Thursday, May 1, 2008

Stories Of Place

by Remelle

It’s a well known fact, one of those you learn in grade school, that humans experience life through five senses, taste, touch, smell, hearing, and sight. But, I’ve learned a sixth sense exists, and it is absolutely essential for most folks to value an experience. It’s the sense of story. We are hungry for a connection. No matter how beautiful the sound or awe inspiring the view, our experience is richer, and more likely to leave a lasting impression, if we can also share the story, the experiences, the challenges and triumphs of the people, or even the birds and animals who share this old earth with us . No matter how sensory splendid the place, we humans are drawn to the story. What happened here, who to and why?

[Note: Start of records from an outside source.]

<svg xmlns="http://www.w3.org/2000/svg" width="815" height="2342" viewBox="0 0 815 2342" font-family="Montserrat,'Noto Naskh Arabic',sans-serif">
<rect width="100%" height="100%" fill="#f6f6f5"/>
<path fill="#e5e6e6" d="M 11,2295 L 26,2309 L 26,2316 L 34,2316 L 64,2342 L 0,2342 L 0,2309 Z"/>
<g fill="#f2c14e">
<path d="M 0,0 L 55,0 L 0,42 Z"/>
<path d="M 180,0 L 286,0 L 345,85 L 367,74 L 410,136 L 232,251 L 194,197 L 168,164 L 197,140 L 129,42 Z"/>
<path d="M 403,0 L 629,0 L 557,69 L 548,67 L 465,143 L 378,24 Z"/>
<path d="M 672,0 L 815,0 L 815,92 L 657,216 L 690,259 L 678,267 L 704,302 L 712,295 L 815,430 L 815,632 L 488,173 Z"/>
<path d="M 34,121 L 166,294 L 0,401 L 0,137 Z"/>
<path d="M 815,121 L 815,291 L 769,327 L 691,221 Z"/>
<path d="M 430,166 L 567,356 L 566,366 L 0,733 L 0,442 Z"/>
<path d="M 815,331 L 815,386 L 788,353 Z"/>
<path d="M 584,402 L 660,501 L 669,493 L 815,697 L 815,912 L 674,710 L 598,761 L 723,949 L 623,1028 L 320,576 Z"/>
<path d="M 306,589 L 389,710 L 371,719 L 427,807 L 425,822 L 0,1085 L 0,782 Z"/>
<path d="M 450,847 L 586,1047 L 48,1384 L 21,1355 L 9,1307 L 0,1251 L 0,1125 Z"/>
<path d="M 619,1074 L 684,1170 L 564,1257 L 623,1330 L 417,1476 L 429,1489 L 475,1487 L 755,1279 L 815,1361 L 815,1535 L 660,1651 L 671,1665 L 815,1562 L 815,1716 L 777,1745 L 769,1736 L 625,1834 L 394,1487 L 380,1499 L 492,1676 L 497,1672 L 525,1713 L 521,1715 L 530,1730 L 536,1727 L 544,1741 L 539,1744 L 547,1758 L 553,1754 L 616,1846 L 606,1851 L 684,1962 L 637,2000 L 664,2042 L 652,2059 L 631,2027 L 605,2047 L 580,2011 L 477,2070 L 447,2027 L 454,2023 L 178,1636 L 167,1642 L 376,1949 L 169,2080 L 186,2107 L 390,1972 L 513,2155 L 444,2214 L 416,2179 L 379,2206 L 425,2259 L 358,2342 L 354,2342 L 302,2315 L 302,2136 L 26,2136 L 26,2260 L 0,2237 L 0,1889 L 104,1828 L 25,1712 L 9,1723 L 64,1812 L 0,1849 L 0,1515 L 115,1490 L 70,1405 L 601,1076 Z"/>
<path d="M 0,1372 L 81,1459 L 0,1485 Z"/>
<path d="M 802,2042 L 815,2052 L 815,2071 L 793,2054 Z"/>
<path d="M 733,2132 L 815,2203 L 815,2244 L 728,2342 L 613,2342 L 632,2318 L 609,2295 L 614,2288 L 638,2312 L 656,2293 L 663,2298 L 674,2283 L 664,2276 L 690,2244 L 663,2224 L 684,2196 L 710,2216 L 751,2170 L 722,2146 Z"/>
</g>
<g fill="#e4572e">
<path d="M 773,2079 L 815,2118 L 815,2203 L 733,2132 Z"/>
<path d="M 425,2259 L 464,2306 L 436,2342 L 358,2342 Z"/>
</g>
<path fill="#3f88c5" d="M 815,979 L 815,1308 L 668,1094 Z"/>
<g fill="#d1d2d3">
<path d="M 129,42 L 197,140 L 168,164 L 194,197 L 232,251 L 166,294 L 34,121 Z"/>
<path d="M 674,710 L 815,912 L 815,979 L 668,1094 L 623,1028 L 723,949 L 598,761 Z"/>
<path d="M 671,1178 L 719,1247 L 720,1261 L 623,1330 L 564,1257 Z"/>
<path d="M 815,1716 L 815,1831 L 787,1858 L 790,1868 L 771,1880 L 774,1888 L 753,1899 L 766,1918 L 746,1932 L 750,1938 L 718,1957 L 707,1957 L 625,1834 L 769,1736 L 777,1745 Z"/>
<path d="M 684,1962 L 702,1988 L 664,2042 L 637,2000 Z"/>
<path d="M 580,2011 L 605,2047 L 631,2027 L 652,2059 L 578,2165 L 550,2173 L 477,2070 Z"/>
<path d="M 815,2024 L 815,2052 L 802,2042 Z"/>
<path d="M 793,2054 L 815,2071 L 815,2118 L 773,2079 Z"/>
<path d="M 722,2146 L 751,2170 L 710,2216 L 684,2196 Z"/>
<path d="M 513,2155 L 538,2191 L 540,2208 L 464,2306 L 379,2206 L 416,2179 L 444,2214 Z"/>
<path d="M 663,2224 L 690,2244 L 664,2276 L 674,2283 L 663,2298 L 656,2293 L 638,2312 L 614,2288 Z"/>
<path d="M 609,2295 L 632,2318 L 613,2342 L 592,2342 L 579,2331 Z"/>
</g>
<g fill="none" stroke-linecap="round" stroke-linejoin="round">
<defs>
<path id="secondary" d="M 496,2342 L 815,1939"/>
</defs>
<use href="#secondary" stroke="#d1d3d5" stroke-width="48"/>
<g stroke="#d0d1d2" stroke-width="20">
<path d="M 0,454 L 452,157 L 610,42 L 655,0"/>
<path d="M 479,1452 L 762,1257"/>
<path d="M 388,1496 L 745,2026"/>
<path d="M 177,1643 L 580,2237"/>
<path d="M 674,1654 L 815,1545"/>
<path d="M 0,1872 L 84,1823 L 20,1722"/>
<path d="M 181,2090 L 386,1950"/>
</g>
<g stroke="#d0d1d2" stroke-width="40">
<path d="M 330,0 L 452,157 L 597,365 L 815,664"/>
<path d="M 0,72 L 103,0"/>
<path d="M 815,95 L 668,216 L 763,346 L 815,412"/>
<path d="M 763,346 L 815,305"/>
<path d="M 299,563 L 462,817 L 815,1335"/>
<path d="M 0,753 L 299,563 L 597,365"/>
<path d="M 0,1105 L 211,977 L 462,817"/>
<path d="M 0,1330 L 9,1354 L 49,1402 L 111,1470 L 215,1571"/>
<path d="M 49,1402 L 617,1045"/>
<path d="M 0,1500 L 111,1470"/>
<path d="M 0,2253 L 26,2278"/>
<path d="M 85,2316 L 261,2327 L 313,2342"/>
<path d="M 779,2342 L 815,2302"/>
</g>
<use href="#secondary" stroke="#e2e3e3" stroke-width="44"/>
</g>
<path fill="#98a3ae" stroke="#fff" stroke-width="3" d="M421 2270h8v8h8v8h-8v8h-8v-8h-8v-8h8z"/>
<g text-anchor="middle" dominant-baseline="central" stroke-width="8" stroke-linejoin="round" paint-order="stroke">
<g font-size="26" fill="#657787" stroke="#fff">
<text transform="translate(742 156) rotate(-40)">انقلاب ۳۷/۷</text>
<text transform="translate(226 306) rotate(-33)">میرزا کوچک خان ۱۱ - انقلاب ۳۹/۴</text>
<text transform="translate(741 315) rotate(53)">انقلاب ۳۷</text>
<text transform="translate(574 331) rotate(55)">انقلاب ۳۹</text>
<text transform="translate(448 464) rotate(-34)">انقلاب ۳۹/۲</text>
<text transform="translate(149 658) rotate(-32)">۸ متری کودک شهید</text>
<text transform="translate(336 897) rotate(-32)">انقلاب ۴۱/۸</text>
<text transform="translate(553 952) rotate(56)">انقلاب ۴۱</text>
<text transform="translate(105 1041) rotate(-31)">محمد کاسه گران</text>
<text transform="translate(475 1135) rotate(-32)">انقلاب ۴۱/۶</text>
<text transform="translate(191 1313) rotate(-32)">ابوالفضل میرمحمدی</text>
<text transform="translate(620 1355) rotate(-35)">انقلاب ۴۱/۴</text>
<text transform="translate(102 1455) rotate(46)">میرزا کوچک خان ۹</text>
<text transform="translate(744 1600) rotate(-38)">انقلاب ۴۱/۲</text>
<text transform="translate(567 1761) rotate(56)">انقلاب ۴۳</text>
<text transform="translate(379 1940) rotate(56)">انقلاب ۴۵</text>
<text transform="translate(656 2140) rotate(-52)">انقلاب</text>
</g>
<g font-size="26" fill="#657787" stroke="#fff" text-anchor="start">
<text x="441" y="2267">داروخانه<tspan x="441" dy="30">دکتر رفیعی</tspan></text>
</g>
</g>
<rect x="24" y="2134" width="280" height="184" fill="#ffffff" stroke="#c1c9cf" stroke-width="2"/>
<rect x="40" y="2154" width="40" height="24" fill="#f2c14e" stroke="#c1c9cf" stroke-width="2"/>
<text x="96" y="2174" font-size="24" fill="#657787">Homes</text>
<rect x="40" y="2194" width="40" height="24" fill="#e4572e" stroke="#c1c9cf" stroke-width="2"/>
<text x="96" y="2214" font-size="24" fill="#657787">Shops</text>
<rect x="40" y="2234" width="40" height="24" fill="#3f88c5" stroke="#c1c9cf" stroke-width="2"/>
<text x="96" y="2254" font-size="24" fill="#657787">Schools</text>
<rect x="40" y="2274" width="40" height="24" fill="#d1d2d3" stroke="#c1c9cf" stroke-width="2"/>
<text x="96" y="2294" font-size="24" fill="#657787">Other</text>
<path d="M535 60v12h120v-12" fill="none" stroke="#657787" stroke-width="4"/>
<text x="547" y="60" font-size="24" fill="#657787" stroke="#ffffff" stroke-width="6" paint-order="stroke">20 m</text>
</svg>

It’s this sense of story that transforms barren and desolate places into remote and romantic, changes mundane into exciting adventure and drives people to get up at 4 in the morning to eat a breakfast that tastes like smoke from a chuck wagon, watch a bird in the cold pre-dawn air, buy a ticket to listen to a cowboy poet, or trek through an abandoned copper mine.

Luckily, in Knox County we are blessed with an abundance of stories and story tellers. Whether your ambition is to instill in your own family a sense of pride in this place we call home, entertain guests or to inspire others to make Knox County their home, we’ve an abundance of richness in both storied spots and stories to call on.

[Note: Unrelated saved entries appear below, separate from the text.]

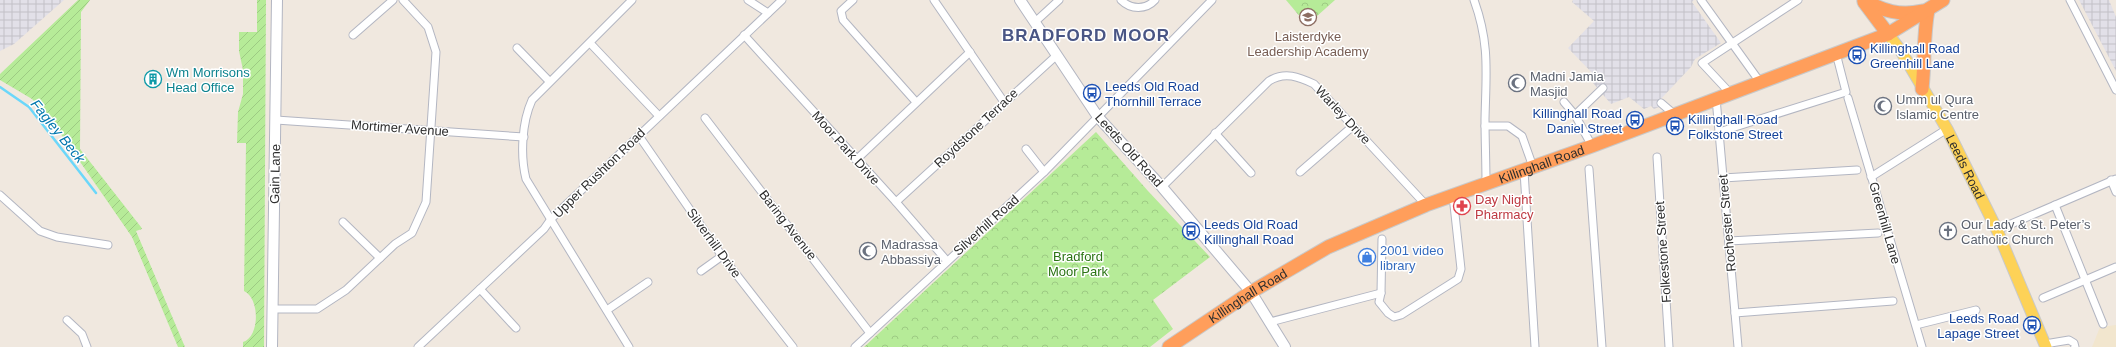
<svg xmlns="http://www.w3.org/2000/svg" width="2116" height="347" viewBox="0 0 2116 347" font-family="Arial,sans-serif">
<style>
.industrial{fill:url(#industrial-grid)}
.education{fill:#f2e6ce}
.park{fill:url(#park-crowns)}
.garden{fill:url(#garden-furrows)}
.lines{fill:none;stroke-linecap:round;stroke-linejoin:round}
.stream{stroke:#6bd7fa;stroke-width:2.5}
.street-casing{stroke:#b3b6c2;stroke-width:9}
.secondary-casing{stroke:#b3b6c2;stroke-width:12}
.primary-casing{stroke:#c9c9c9;stroke-width:13}
.highway-casing{stroke:#c9c9c9;stroke-width:15}
.street{stroke:#fff;stroke-width:7}
.secondary{stroke:#fff;stroke-width:10}
.primary{stroke:#fdd257;stroke-width:11}
.highway{stroke:#ff9e5b;stroke-width:13}
.labels{text-anchor:middle;dominant-baseline:central;stroke-width:3;stroke-linejoin:round;paint-order:stroke}
.education-label{font-size:13px;fill:#785e54;stroke:#fff}
.transit-label{font-size:13px;fill:#164399;stroke:#fff;text-anchor:start}
.culture-label{font-size:13px;fill:#0d838f;stroke:#fff;text-anchor:start}
.worship-label{font-size:13px;fill:#5b616d;stroke:#fff;text-anchor:start}
.street-label{font-size:13px;fill:#2e2e2e;stroke:#fff}
.health-label{font-size:13px;fill:#be3a42;stroke:#fff;text-anchor:start}
.shop-label{font-size:13px;fill:#366cbe;stroke:#fff;text-anchor:start}
.park-label{font-size:13px;fill:#2b7414;stroke:#fff}
.water-label{font-size:14px;font-style:italic;fill:#0177ae;stroke:#fff}
.district-label{font-size:17px;font-weight:bold;letter-spacing:1px;fill:#495584;stroke:#fff}
</style>
<defs>
<pattern id="industrial-grid" width="8" height="8" patternUnits="userSpaceOnUse"><rect width="8" height="8" fill="#e2e0e8"/><path d="M0 4h8M4 0v8" fill="none" stroke="#c2c0c7"/></pattern>
<pattern id="park-crowns" width="20" height="18" patternUnits="userSpaceOnUse"><rect width="20" height="18" fill="#b6eb98"/><path d="M2 6a3 3 0 1 1 6 0M12 15a3 3 0 1 1 6 0" fill="none" stroke="#9dca83"/></pattern>
<pattern id="garden-furrows" width="10" height="10" patternUnits="userSpaceOnUse"><rect width="10" height="10" fill="#b6eb98"/><path d="M-1 1l2-2M0 10L10 0M9 11l2-2" fill="none" stroke="#9dca83"/></pattern>
</defs>
<rect width="100%" height="100%" fill="#f0e8df"/>
<g class="industrial">
<polygon points="0,0 64,0 14,44 0,51"/>
<polygon points="1573,0 1694,0 1692,2 1721,43 1695,59 1691,67 1658,102 1659,107 1654,109 1651,106 1644,109 1629,97 1611,104 1593,83 1598,79 1568,48 1594,21 1572,2"/>
<polygon points="2079,0 2109,0 2116,17 2116,71"/>
</g>
<polygon class="education" points="2116,325 2116,347 2092,347 2100,327"/>
<g class="park">
<polygon points="1286,0 1335,0 1307,25"/>
<polygon points="1096,132 1148,191 1210,257 1153,300 1173,329 1150,347 864,347"/>
</g>
<g class="garden">
<polygon points="78,0 90,0 81,12 80,149 141,227 142,229 136,231 185,347 178,347 132,237 47,114 32,99 0,80 0,74"/>
<path d="M257,0H266L264,347H243V342C260,337 260,298 244,291L246,143H237L238,112L243,94V70L239,51V32H257Z"/>
</g>
<g class="lines">
<polyline class="stream" points="0,87 29,107 96,193"/>
<g class="street-casing">
<g id="street">
<polyline points="748,0 768,13"/>
<polyline points="853,0 841,11 843,20 916,102"/>
<polyline points="934,0 1004,102"/>
<path d="M1121,0C1131,10 1146,10 1155,0"/>
<path d="M1474,0C1490,44 1486,73 1485,119C1485,140 1486,162 1486,184"/>
<polyline points="1701,0 1760,82"/>
<polyline points="2070,0 2116,90"/>
<polyline points="1035,22 1059,0"/>
<polyline points="353,35 393,0"/>
<polyline points="744,35 896,202 947,261"/>
<polyline points="590,43 659,116"/>
<polyline points="517,48 549,81"/>
<polyline points="1730,93 1702,63 1798,0"/>
<polyline points="1716,98 1738,347"/>
<polyline points="1848,98 1922,347"/>
<polyline points="1564,102 1575,115 1592,146"/>
<polyline points="1661,103 1675,115"/>
<polyline points="1575,115 1603,88"/>
<polyline points="705,118 870,333"/>
<polyline points="276,120 524,137"/>
<polyline points="1485,126 1508,126 1522,136 1533,167"/>
<polyline points="1719,132 1846,92 1836,53"/>
<polyline points="1215,133 1251,173"/>
<polyline points="639,136 722,256 793,347"/>
<polyline points="1026,149 1044,172"/>
<polyline points="1657,157 1669,347"/>
<polyline points="856,160 970,52"/>
<polyline points="1589,169 1602,347"/>
<polyline points="1524,171 1535,347"/>
<polyline points="1300,172 1353,126"/>
<polyline points="1871,177 1947,129"/>
<polyline points="1723,178 1857,170"/>
<polyline points="2111,180 2116,192"/>
<path d="M1162,187L1269,81C1285,71 1299,77 1314,84L1426,205"/>
<polyline points="0,195 40,231 57,237 108,245"/>
<polyline points="896,202 1057,55"/>
<polyline points="2055,205 2103,324"/>
<polyline points="343,222 380,258"/>
<polyline points="1997,230 2116,179"/>
<polyline points="1382,239 1381,293 1379,302 1388,313 1394,317 1401,315 1458,279 1461,269 1453,196"/>
<polyline points="1729,241 1878,233"/>
<polyline points="701,271 722,256"/>
<polyline points="480,289 516,328"/>
<polyline points="2043,298 2116,267"/>
<polyline points="273,309 317,309 346,290 395,244 412,233 426,202 436,52 428,27 403,0"/>
<polyline points="607,310 648,282"/>
<polyline points="1735,313 1893,301"/>
<polyline points="67,320 82,334 87,347"/>
<polyline points="1270,322 1381,293"/>
<polyline points="1916,325 1976,310"/>
<polyline points="2045,344 2069,340 2074,343 2075,347"/>
<polyline points="418,347 544,229 551,219 782,0"/>
<path d="M629,347L526,179C520,155 522,122 532,100L632,0"/>
<polyline points="855,347 1044,172 1212,0"/>
</g>
</g>
<g class="secondary-casing">
<g id="secondary">
<polyline points="1020,0 1098,117 1162,187 1251,292 1285,347"/>
<polyline points="272,347 277,0"/>
</g>
</g>
<g class="primary-casing">
<g id="primary">
<path id="s1" d="M1888,34L1901,51L1947,129L1997,230L2046,347"/>
</g>
</g>
<g class="highway-casing">
<g id="highway">
<path d="M1864,0C1883,11 1900,16 1922,11"/>
<polyline points="1864,2 1888,34"/>
<path d="M1922,89C1925,62 1923,37 1928,10"/>
<path id="s2" d="M1169,347L1251,292L1328,247L1426,205L1592,146L1888,34L1943,0"/>
</g>
</g>
<use href="#street" class="street"/>
<use href="#secondary" class="secondary"/>
<use href="#primary" class="primary"/>
<use href="#highway" class="highway"/>
</g>
<defs>
<g id="school-ring" transform="scale(0.9)"><circle r="9.5" fill="#fff" stroke="#8d6e63" stroke-width="1.5"/><path d="M0-5L7-2L0 1L-7-2ZM-4 1L0 2.5L4 1V4Q0 6-4 4Z" fill="#8d6e63"/></g>
<g id="bus-ring" transform="scale(0.9)"><circle r="9.5" fill="#fff" stroke="#1a4fb4" stroke-width="1.5"/><path d="M-5-6H5V4H4V6H2V4H-2V6H-4V4H-5ZM-3.5-4V0h7V-4ZM-3.5 1.2v1.5H-2V1.2ZM2 1.2v1.5H3.5V1.2Z" fill="#1a4fb4"/></g>
<g id="building-ring" transform="scale(0.9)"><circle r="9.5" fill="#fff" stroke="#0f9aa8" stroke-width="1.5"/><path d="M-4-6H4V6H1V3H-1V6H-4ZM-2.5-4.3h1.7v1.8h-1.7ZM.8-4.3h1.7v1.8H.8ZM-2.5-1h1.7V.8h-1.7ZM.8-1h1.7V.8H.8Z" fill="#0f9aa8"/></g>
<g id="mosque-ring" transform="scale(0.9)"><circle r="9.5" fill="#fff" stroke="#6b7280" stroke-width="1.5"/><path d="M3.5-4.9A6 6 0 1 0 3.5 4.9A5 5 0 1 1 3.5-4.9Z" fill="#6b7280"/></g>
<g id="pharmacy-ring" transform="scale(0.9)"><circle r="9.5" fill="#fff" stroke="#e0444e" stroke-width="1.5"/><path d="M-2-6h4v4h4v4h-4v4h-4v-4h-4v-4h4Z" fill="#e0444e"/></g>
<g id="church-ring" transform="scale(0.9)"><circle r="9.5" fill="#fff" stroke="#6b7280" stroke-width="1.5"/><path d="M-1.2-6h2.4v3.5h3.3v2.4h-3.3V6h-2.4V-.1h-3.3v-2.4h3.3Z" fill="#6b7280"/></g>
<g id="shop-ring" transform="scale(0.9)"><circle r="9.5" fill="#fff" stroke="#3f7fe0" stroke-width="1.5"/><path d="M-5-2.5h2.3a2.7 3.5 0 0 1 5.4 0H5L5.5 6h-11ZM-1.5-2.5h3a1.5 2.3 0 0 0-3 0Z" fill="#3f7fe0"/></g>
</defs>
<g fill-rule="evenodd">
<use href="#school-ring" x="1308" y="17"/>
<use href="#bus-ring" x="1857" y="55"/>
<use href="#building-ring" x="153" y="79"/>
<use href="#mosque-ring" x="1517" y="83"/>
<use href="#bus-ring" x="1092" y="93"/>
<use href="#mosque-ring" x="1883" y="106"/>
<use href="#bus-ring" x="1635" y="120"/>
<use href="#bus-ring" x="1675" y="126"/>
<use href="#pharmacy-ring" x="1462" y="206"/>
<use href="#bus-ring" x="1191" y="231"/>
<use href="#church-ring" x="1948" y="231"/>
<use href="#mosque-ring" x="868" y="251"/>
<use href="#shop-ring" x="1367" y="257"/>
<use href="#bus-ring" x="2032" y="325"/>
</g>
<g class="labels">
<g class="education-label">
<text x="1308" y="36">Laisterdyke<tspan x="1308" dy="15">Leadership Academy</tspan></text>
</g>
<g class="transit-label">
<text x="1870" y="48">Killinghall Road<tspan x="1870" dy="15">Greenhill Lane</tspan></text>
<text x="1105" y="86">Leeds Old Road<tspan x="1105" dy="15">Thornhill Terrace</tspan></text>
<text x="1622" y="113" text-anchor="end">Killinghall Road<tspan x="1622" dy="15">Daniel Street</tspan></text>
<text x="1688" y="119">Killinghall Road<tspan x="1688" dy="15">Folkstone Street</tspan></text>
<text x="1204" y="224">Leeds Old Road<tspan x="1204" dy="15">Killinghall Road</tspan></text>
<text x="2019" y="318" text-anchor="end">Leeds Road<tspan x="2019" dy="15">Lapage Street</tspan></text>
</g>
<g class="culture-label">
<text x="166" y="72">Wm Morrisons<tspan x="166" dy="15">Head Office</tspan></text>
</g>
<g class="worship-label">
<text x="1530" y="76">Madni Jamia<tspan x="1530" dy="15">Masjid</tspan></text>
<text x="1896" y="99">Umm ul Qura<tspan x="1896" dy="15">Islamic Centre</tspan></text>
<text x="1961" y="224">Our Lady &amp; St. Peter’s<tspan x="1961" dy="15">Catholic Church</tspan></text>
<text x="881" y="244">Madrassa<tspan x="881" dy="15">Abbassiya</tspan></text>
</g>
<g class="street-label">
<text transform="translate(1343 115) rotate(47)">Warley Drive</text>
<text transform="translate(400 128) rotate(4)">Mortimer Avenue</text>
<text transform="translate(976 128) rotate(-43)">Roydstone Terrace</text>
<text transform="translate(846 148) rotate(48)">Moor Park Drive</text>
<text transform="translate(1129 150) rotate(48)">Leeds Old Road</text>
<text stroke="none"><textPath href="#s2" startOffset="417">Killinghall Road</textPath></text>
<text stroke="none"><textPath href="#s1" startOffset="154">Leeds Road</textPath></text>
<text transform="translate(599 173) rotate(-44)">Upper Rushton Road</text>
<text transform="translate(275 174) rotate(-89)">Gain Lane</text>
<text transform="translate(1727 223) rotate(-95)">Rochester Street</text>
<text transform="translate(1885 223) rotate(74)">Greenhill Lane</text>
<text transform="translate(788 225) rotate(52)">Baring Avenue</text>
<text transform="translate(986 225) rotate(-42)">Silverhill Road</text>
<text transform="translate(714 243) rotate(54)">Silverhill Drive</text>
<text transform="translate(1663 252) rotate(-94)">Folkestone Street</text>
<text stroke="none"><textPath href="#s2" startOffset="94">Killinghall Road</textPath></text>
</g>
<g class="health-label">
<text x="1475" y="199">Day Night<tspan x="1475" dy="15">Pharmacy</tspan></text>
</g>
<g class="shop-label">
<text x="1380" y="250">2001 video<tspan x="1380" dy="15">library</tspan></text>
</g>
<g class="park-label">
<text x="1078" y="256">Bradford<tspan x="1078" dy="15">Moor Park</tspan></text>
</g>
<g class="water-label">
<text transform="translate(58 131) rotate(51)">Fagley Beck</text>
</g>
<g class="district-label">
<text x="1086" y="35">BRADFORD MOOR</text>
</g>
</g>
</svg>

I’ve been visiting, and collecting the stories of, a few spots here in Knox County, to share with you, in hopes you’ll pass them on. Here’s one of my personal favorites.

Beauty and an inspiring story of the romance between a people and their beliefs, explains the attraction to Knox County’s most unique building, Saint Joseph’s Catholic Church at Rhineland.
Molding 6 bricks at a time, the parishioners outlasted the depression, the dust bowl and World War II to achieve their dream. Starting in 1927 and persevering until they had fashioned 80,000 bricks by hand, this community of farmers built, over 24 years, the classic European cathedral, on the Texas plains. Finally completed in 1951, the church with its hand carved gothic alter and classic archetecturial details hosts worshipers every week and welcomes guests both during services and for tours. The sun shining through stained glass is physically a thing of beauty and spiritually a testament to the dedication and persistence of people with a purpose. The closeness of the community, almost a 120 years after it was established as a mission colony, is testament to the power of a shared goal. The story of how this small congregation of farmers met the challenges of life as immigrants, endured the split of their population to start the new towns of Windthorst and Nazareth, and still retained the strength, determination and inspiration to envision, much less complete, this massive project renews my faith in our ability to overcome obstacles to our vision for the future in Knox County.